Simão, pai de Branca, é condenado pelo escritor por sua covardia, egoísmo e fraqueza. Frente à tortura de Augusto, o velho cristão-novo nada faz e prefere salvar sua vida à defender qualquer causa, grande ou pequena, em direto contraste com o noivo idealista. Ora, é claro que este personagem é rechaçado: mesquinho e velho, defende a própria vida em detrimento dos outros! Entretanto... Por que não? Qual o problema de uma defesa à vida? Dias Gomes pretende criticar a falta de conteúdo valorativo no âmago de Simão? Mas há sim um conteúdo deste tipo! Simão é verdadeiro adorador da vida! Sua ideologia é a vida ela mesma! É vero que, tendo sofrido nas mãos da perseguição inquisitorial, tal qual seu pai, ele acaba se afastando dos modos tradicionalmente judaicos da família.
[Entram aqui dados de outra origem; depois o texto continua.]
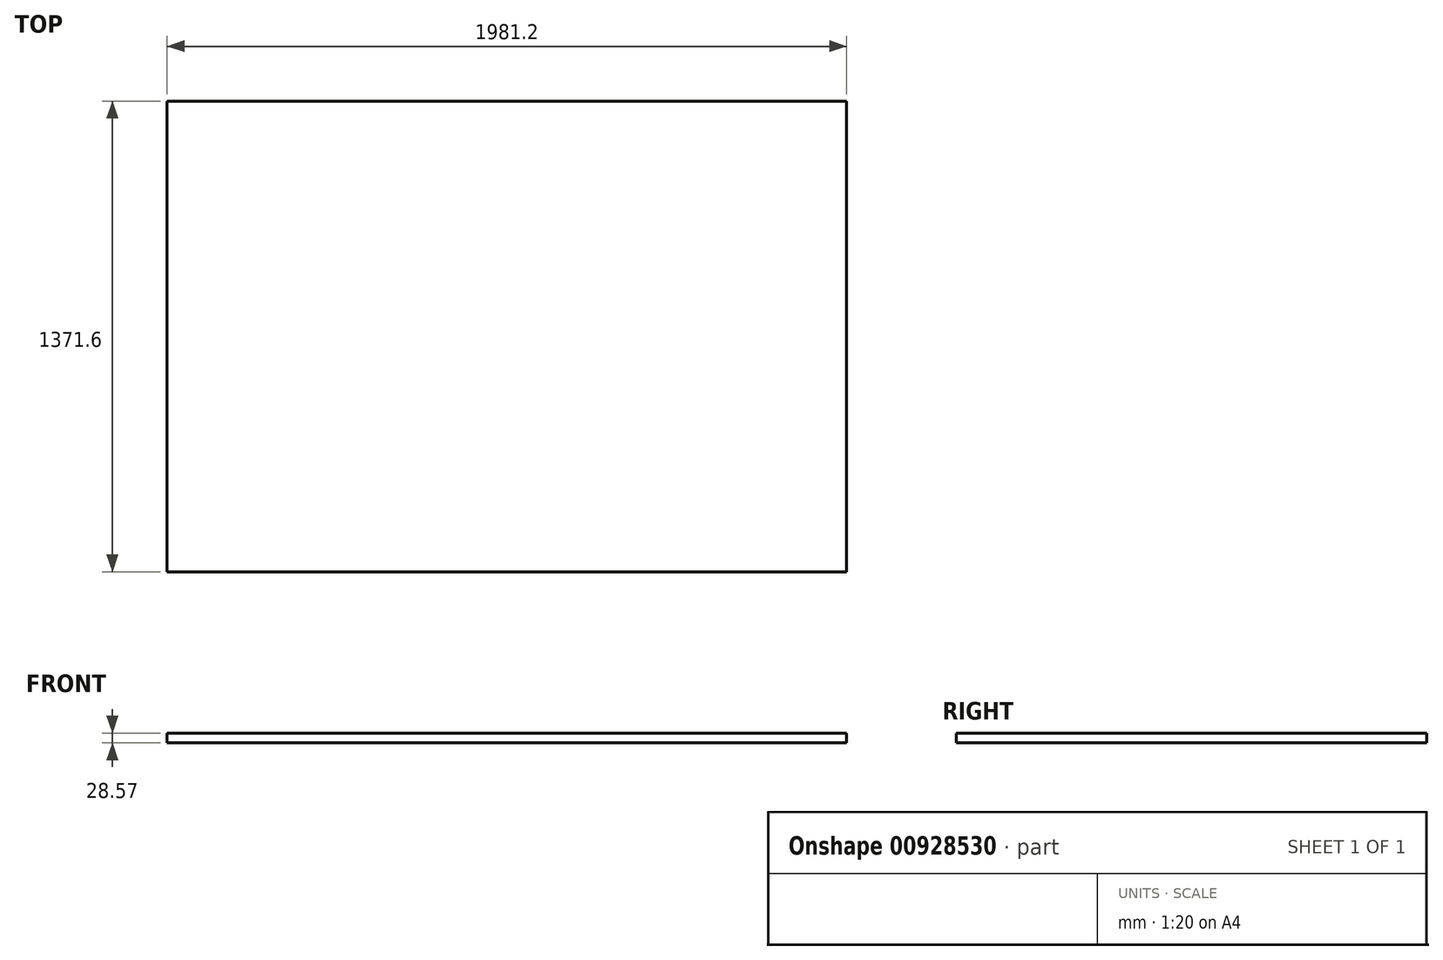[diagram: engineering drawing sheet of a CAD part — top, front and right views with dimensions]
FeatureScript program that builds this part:
annotation { "Feature Type Name" : "Feature", "Feature Type Description" : "" }
export const myFeature = defineFeature(function(context is Context, id is Id, definition is map)
    precondition{}
    {
        {
            var Q0;
            Q0=qCreatedBy(makeId("Top.planeOp"),FACE);
            var sketch = newSketch(context, id + "F0", { "sketchPlane" : qUnion([Q0])});
            skLineSegment(sketch, "E0.bottom", {"start": v(990.6, 685.8) * mm, "end": v(-990.6, 685.8) * mm});
            skLineSegment(sketch, "E0.top", {"start": v(990.6, -685.8) * mm, "end": v(-990.6, -685.8) * mm});
            skLineSegment(sketch, "E0.left", {"start": v(990.6, 685.8) * mm, "end": v(990.6, -685.8) * mm});
            skLineSegment(sketch, "E0.right", {"start": v(-990.6, 685.8) * mm, "end": v(-990.6, -685.8) * mm});
            skPoint(sketch, "E0.middle", {"position": v(0, 0) * mm});
            skSolve(sketch);
        }
        {
            var Q0;
            Q0=makeQuery(id+"F0.imprint","IMPRINT",FACE,{"disambiguationData":[TD([[makeQuery(id+"F0.imprint","IMPRINT",EDGE,{"derivedFrom":sQuery(id+"F0.wireOp",EDGE,"E0.bottom")}),1.0]])]});
            extrude(context, id + "F1", {"entities" : qUnion([Q0]), "depth" : 28.57 * mm, "offsetDistance" : 25.4 * mm});
        }
    });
Só isso já seria o bastante para no mínimo compreender suas razões. Vivendo a vida inteira com medo, quem não capitularia? Ele viu a morte de perto, tem direito de sobre isso falar. Contudo, mais que isto, parece-me que o pai de Branca valoriza a vida mais do que as causas terrestres ou celestes. Feito os pais de Admeto, ele quer viver mesmo que isto custe as ideias dos homens. Genuíno heleno, nada há de mais precioso que a vida! Por que somos tão rápidos em censurar tais sujeitos? Parece-me que, comandados pela verdadeira ideologia do capital (no sentido, agora, marxiano da palavra), acreditamos com muita facilidade no ideal do sacrifício "elevado" em nome da pátria, do povo ou qualquer invencionice aceita entrementes. Não é por falta de resolução que Simão cede, mas por defender algo ainda mais profundo: a vida. Com todas suas dores e contradições, é a matéria do corpo que deve ser salva, não os arabescos no ar por nome de "ideais". É realmente uma pena que Dias Gomes acredite haver mais virtude num padre autoritário, crente cego da "verdade" católica, do que em Simão, realista ponderado capaz de enxergar as bizarrices da imaginação humana! E o próprio dramaturgo parece conter em si opiniões contraditórias ao desprezar a deformação do espírito humano quando dominado por suas causas inventadas, e, ao mesmo tempo, transformar Augusto e Branca em mártires altivos capazes de se sacrificarem por suas causas. Não há aí uma falta de auto-crítica? Não sei, não sou analista! Só sei que adorei a peça e adorei mais ainda o injustiçado Simão!